I don’t think the spy agency would use nsa.gov address to manipulate the technology trajectory.

  • this is literally what happened with previous NSA meddling though? Both DUAL_EC_DRBG and DES were done "officially" by the NSA.

    Additionally, the main authors behind ML-KEM are all european. The design of ML-KEM is "very boring", in the sense that it's essentially the scheme that most (lattice) cryptographers would have suggested. There were 2 other NIST PQC schemes that went very far (New Hope and Saber) that were essentially the same scheme (there were minor technical differences, but it's really not that big).

    • DJB did not criticize anything about ML-KEM.

      The TFA has nothing to do with ML-KEM, but only about how to transition from the current algorithms to post-quantum algorithms.

      For now, it is completely unknown how secure ML-KEM really is, because it is too new. For many complex cryptographic algorithms a decade or even a few decades have been required until someone discovered how to break them. The predecessor of ML-KEM, SIKE, has already been broken. Perhaps nobody will break ML-KEM, or perhaps it will be broken in a couple of years.

      The only risk-free strategy is to use both ML-KEM and the current key exchange algorithm. This adds a negligible cost, because ML-KEM is much more expensive.

      Therefore I agree with DJB about this, because I never bet that the worst case will not happen. Any good design must work fine even when the worst happens.

      6 replies →

  • Of course, but is there any actual evidence that these accounts are NSA related? Or is it an assumption because they are supporting the proposal (which would be very circular logic)
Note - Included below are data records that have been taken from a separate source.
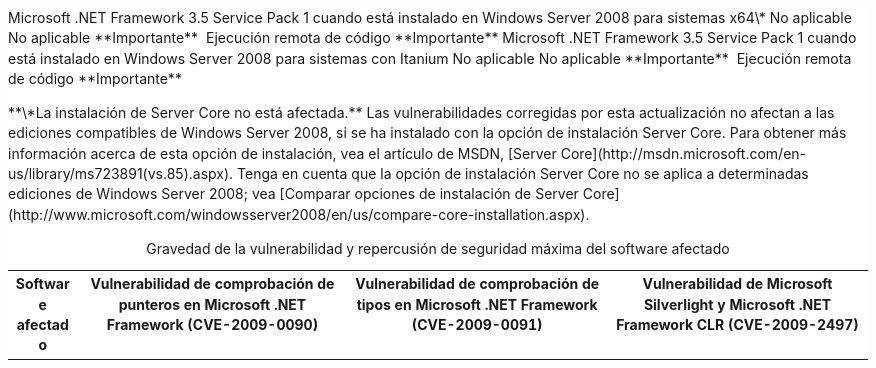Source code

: <td style="border:1px solid black;">
Microsoft .NET Framework 3.5 Service Pack 1 cuando está instalado en Windows Server 2008 para sistemas x64\*
</td>
<td style="border:1px solid black;">
No aplicable
</td>
<td style="border:1px solid black;">
No aplicable
</td>
<td style="border:1px solid black;">
**Importante**   
Ejecución remota de código
</td>
<td style="border:1px solid black;">
**Importante**
</td>
</tr>
<tr class="alternateRow">
<td style="border:1px solid black;">
Microsoft .NET Framework 3.5 Service Pack 1 cuando está instalado en Windows Server 2008 para sistemas con Itanium
</td>
<td style="border:1px solid black;">
No aplicable
</td>
<td style="border:1px solid black;">
No aplicable
</td>
<td style="border:1px solid black;">
**Importante**   
Ejecución remota de código
</td>
<td style="border:1px solid black;">
**Importante**
</td>
</tr>
</table>
<p> </p>
**\*La instalación de Server Core no está afectada.** Las vulnerabilidades corregidas por esta actualización no afectan a las ediciones compatibles de Windows Server 2008, si se ha instalado con la opción de instalación Server Core. Para obtener más información acerca de esta opción de instalación, vea el artículo de MSDN, [Server Core](http://msdn.microsoft.com/en-us/library/ms723891(vs.85).aspx). Tenga en cuenta que la opción de instalación Server Core no se aplica a determinadas ediciones de Windows Server 2008; vea [Comparar opciones de instalación de Server Core](http://www.microsoft.com/windowsserver2008/en/us/compare-core-installation.aspx).

<table class="dataTable">
<caption>
Gravedad de la vulnerabilidad y repercusión de seguridad máxima del software afectado
</caption>
<tr class="thead">
<th>
Software afectado
</th>
<th>
Vulnerabilidad de comprobación de punteros en Microsoft .NET Framework (CVE-2009-0090)
</th>
<th>
Vulnerabilidad de comprobación de tipos en Microsoft .NET Framework (CVE-2009-0091)
</th>
<th>
Vulnerabilidad de Microsoft Silverlight y Microsoft .NET Framework CLR (CVE-2009-2497)
</th>
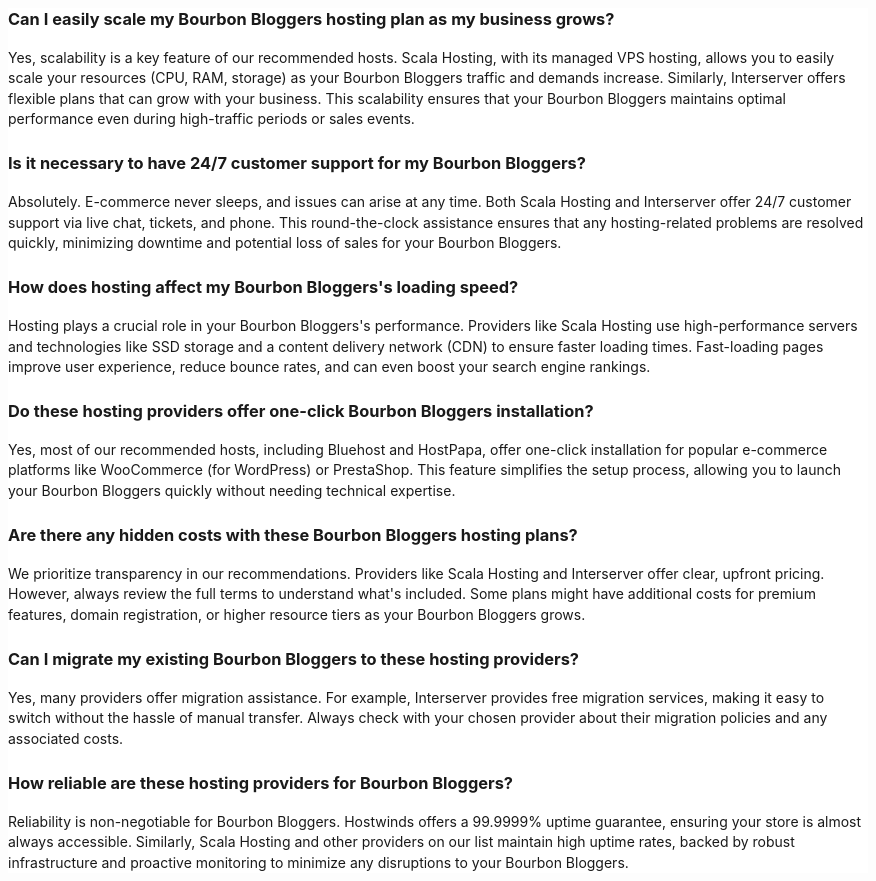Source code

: ### Can I easily scale my Bourbon Bloggers hosting plan as my business grows? 
Yes, scalability is a key feature of our recommended hosts. Scala Hosting, with its managed VPS hosting, allows you to easily scale your resources (CPU, RAM, storage) as your Bourbon Bloggers traffic and demands increase. Similarly, Interserver offers flexible plans that can grow with your business. This scalability ensures that your Bourbon Bloggers maintains optimal performance even during high-traffic periods or sales events.

### Is it necessary to have 24/7 customer support for my Bourbon Bloggers? 
Absolutely. E-commerce never sleeps, and issues can arise at any time. Both Scala Hosting and Interserver offer 24/7 customer support via live chat, tickets, and phone. This round-the-clock assistance ensures that any hosting-related problems are resolved quickly, minimizing downtime and potential loss of sales for your Bourbon Bloggers.

### How does hosting affect my Bourbon Bloggers's loading speed? 
Hosting plays a crucial role in your Bourbon Bloggers's performance. Providers like Scala Hosting use high-performance servers and technologies like SSD storage and a content delivery network (CDN) to ensure faster loading times. Fast-loading pages improve user experience, reduce bounce rates, and can even boost your search engine rankings.

### Do these hosting providers offer one-click Bourbon Bloggers installation? 
Yes, most of our recommended hosts, including Bluehost and HostPapa, offer one-click installation for popular e-commerce platforms like WooCommerce (for WordPress) or PrestaShop. This feature simplifies the setup process, allowing you to launch your Bourbon Bloggers quickly without needing technical expertise.

### Are there any hidden costs with these Bourbon Bloggers hosting plans? 
We prioritize transparency in our recommendations. Providers like Scala Hosting and Interserver offer clear, upfront pricing. However, always review the full terms to understand what's included. Some plans might have additional costs for premium features, domain registration, or higher resource tiers as your Bourbon Bloggers grows.

### Can I migrate my existing Bourbon Bloggers to these hosting providers? 
Yes, many providers offer migration assistance. For example, Interserver provides free migration services, making it easy to switch without the hassle of manual transfer. Always check with your chosen provider about their migration policies and any associated costs.

### How reliable are these hosting providers for Bourbon Bloggers? 
Reliability is non-negotiable for Bourbon Bloggers. Hostwinds offers a 99.9999% uptime guarantee, ensuring your store is almost always accessible. Similarly, Scala Hosting and other providers on our list maintain high uptime rates, backed by robust infrastructure and proactive monitoring to minimize any disruptions to your Bourbon Bloggers.
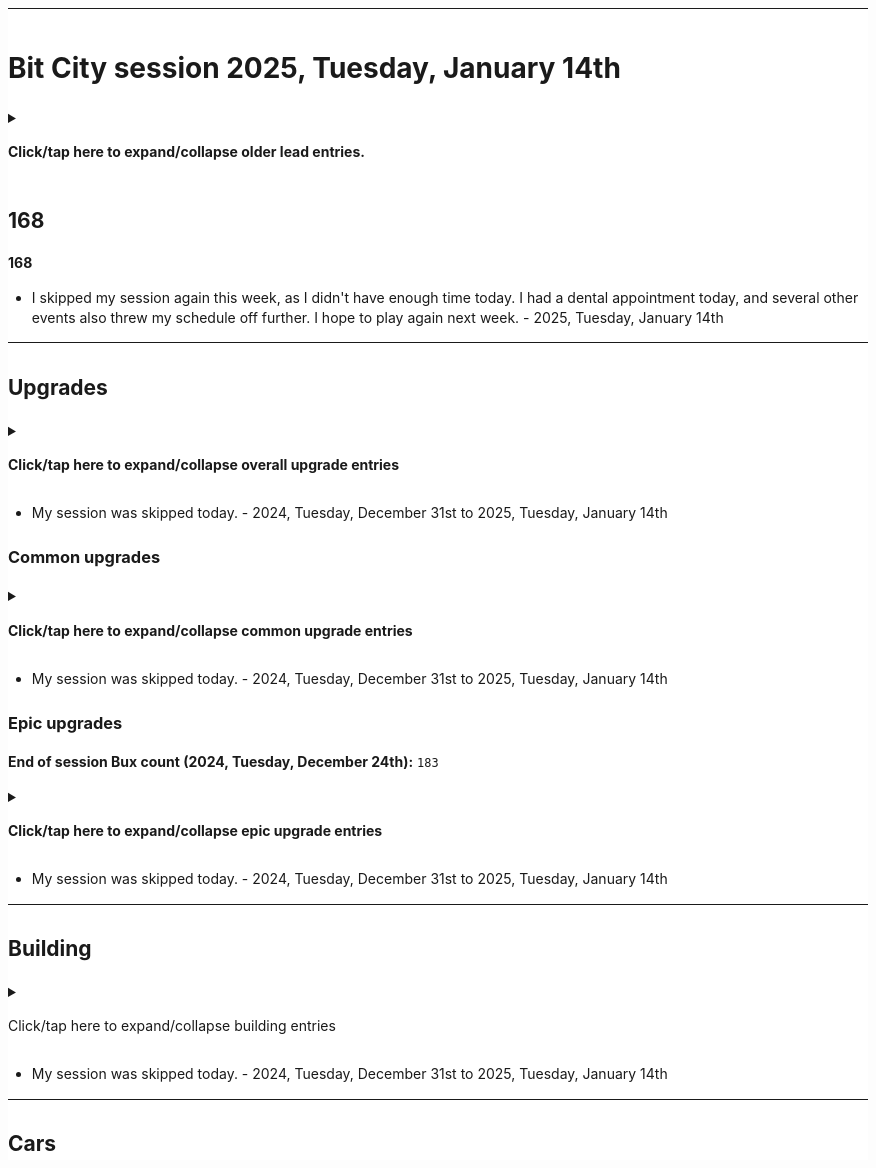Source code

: 
***

# Bit City session 2025, Tuesday, January 14th

<details><summary><p><b>Click/tap here to expand/collapse older lead entries.</b></p></summary></details>

## 168

**168**

- I skipped my session again this week, as I didn't have enough time today. I had a dental appointment today, and several other events also threw my schedule off further. I hope to play again next week. - 2025, Tuesday, January 14th

---

## Upgrades

<details><summary><p><b>Click/tap here to expand/collapse overall upgrade entries</b></p></summary></details>

- My session was skipped today. - 2024, Tuesday, December 31st to 2025, Tuesday, January 14th

### Common upgrades

<details><summary><p><b>Click/tap here to expand/collapse common upgrade entries</b></p></summary></details>

- My session was skipped today. - 2024, Tuesday, December 31st to 2025, Tuesday, January 14th

### Epic upgrades

**End of session Bux count (2024, Tuesday, December 24th):** `183` 



<details><summary><p><b>Click/tap here to expand/collapse epic upgrade entries</b></p></summary></details>

- My session was skipped today. - 2024, Tuesday, December 31st to 2025, Tuesday, January 14th

---

## Building

<details><summary><p>Click/tap here to expand/collapse building entries</p></summary></details>

- My session was skipped today. - 2024, Tuesday, December 31st to 2025, Tuesday, January 14th

---

## Cars
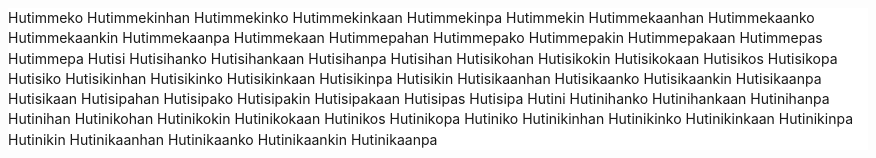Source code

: Hutimmeko
Hutimmekinhan
Hutimmekinko
Hutimmekinkaan
Hutimmekinpa
Hutimmekin
Hutimmekaanhan
Hutimmekaanko
Hutimmekaankin
Hutimmekaanpa
Hutimmekaan
Hutimmepahan
Hutimmepako
Hutimmepakin
Hutimmepakaan
Hutimmepas
Hutimmepa
Hutisi
Hutisihanko
Hutisihankaan
Hutisihanpa
Hutisihan
Hutisikohan
Hutisikokin
Hutisikokaan
Hutisikos
Hutisikopa
Hutisiko
Hutisikinhan
Hutisikinko
Hutisikinkaan
Hutisikinpa
Hutisikin
Hutisikaanhan
Hutisikaanko
Hutisikaankin
Hutisikaanpa
Hutisikaan
Hutisipahan
Hutisipako
Hutisipakin
Hutisipakaan
Hutisipas
Hutisipa
Hutini
Hutinihanko
Hutinihankaan
Hutinihanpa
Hutinihan
Hutinikohan
Hutinikokin
Hutinikokaan
Hutinikos
Hutinikopa
Hutiniko
Hutinikinhan
Hutinikinko
Hutinikinkaan
Hutinikinpa
Hutinikin
Hutinikaanhan
Hutinikaanko
Hutinikaankin
Hutinikaanpa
    • There's a history and a 'pattern or practice' of behavior between NSA (sometimes using other TLAs or plausibly deniable intermediaries) and standards bodies and regulatory agencies.

      Demonstrating a 'pattern or practice' is the legal standard one has to meet to bust qualified immunity and shift the burden of doubt on to authorities, so I'd say it goes a fair amount past 'reasonable suspicion', which in a court is itself enough to issue search warrants.

The inexplicable behavior is indistinguishable from behavior that could be explained by a conspiracy.